The above recited procedures result in the purification of total RNA from the cell homogenate. However, only a portion of such RNA is the desired mRNA. In order to further purify the desired mRNA, advantage is taken of the fact that in the cells of higher organisms, mRNA, after transcription, is further processed in the cell by the attachment of polyadenylic acid. Such mRNA containing poly A sequences attached thereto may be selectively isolated by chromatography on columns of celluslose to which is attached oligo-thymidylate, as decribed by Aviv, H., and Leder, P., supra. The foregoing procedures are sufficient to provide essentially pure, intact, translatable mRNA from sources rich in RNase. The purification of mRNA and subsequent in vitro procedures may be carried out in essentially the same manner for any mRNA, regardless of the source organism.

Under certain circumstances, for example when tissue culture cells are used as the mRNA source, RNase contamination may be sufficiently low that the RNase inhibition method just described will not be needed. In such cases, prior art techniques for reducing RNase activity may be sufficient.
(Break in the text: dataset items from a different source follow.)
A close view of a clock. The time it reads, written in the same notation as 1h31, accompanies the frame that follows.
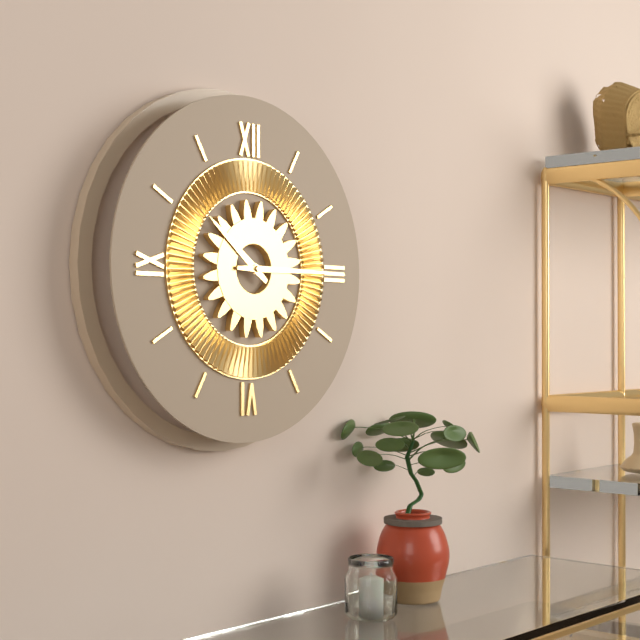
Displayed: 10h15
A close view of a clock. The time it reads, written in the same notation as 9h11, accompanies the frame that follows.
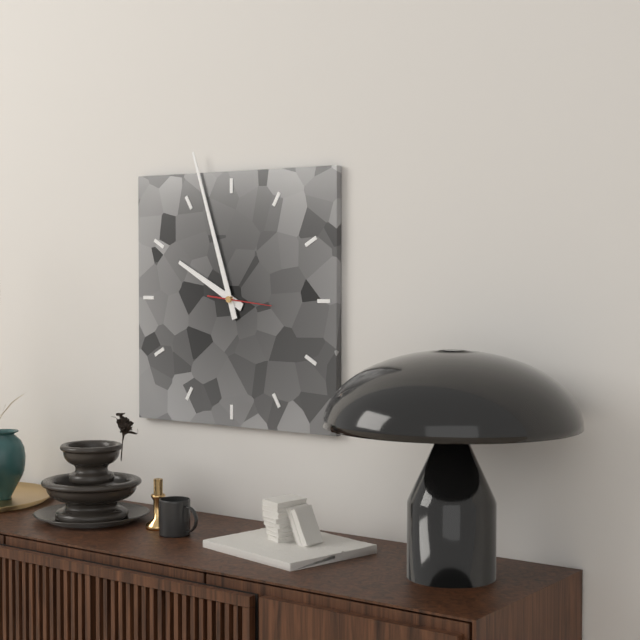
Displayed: 9h57
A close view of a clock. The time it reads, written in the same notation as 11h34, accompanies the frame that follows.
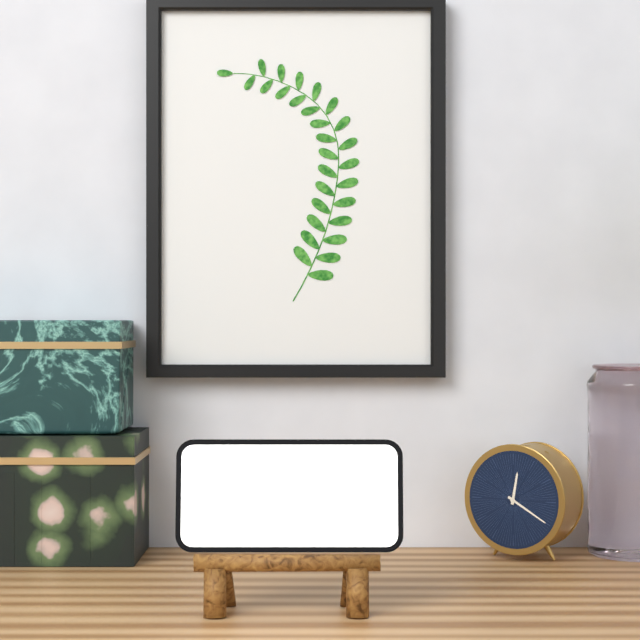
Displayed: 12h20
3. Formation of cDNA. Reference is made to the accompanying drawing for a schematic representation of the remaining steps of the method. The first in these remaining steps is the formation of a sequence of DNA complementary to the purified mRNA. The enzyme of choice for this reaction is reverse transcriptase, although in principle any enzyme capable of forming a faithful complementary DNA strand using the mRNA as a template could be used. The reaction may be carried out under conditions described in the prior art, using mRNA as a template and a mixture of four deoxynucleoside triphosphates as precursors for the DNA strand. It is convenient to procide that one of the deoxynucleoside triphosphates be labelled with 32P in the alpha positon in order to monitor the course of the reaction, provide a tag for recovering the product after separation procedures such as chromatography and electrophoresis, and for the purpose of making quantitative estimates of recovery.

See Efstratiadis, A., et al., supra.

As shown in the drawing the product of the reverse transcriptase reaction is a double stranded hairpin structure with a non-covalent linkage between the RNA strand and the DNA strand.

The product of the reverse transcriptase reaction is removed from the reaction mixture by standard techniques known in the art. It has been found useful to employ a combination of phenol extraction, chromatography on Sephadex (Trade Mark, Pharmacia Inc., Uppsala, Sweden.) G-100 and ethanol precipitation.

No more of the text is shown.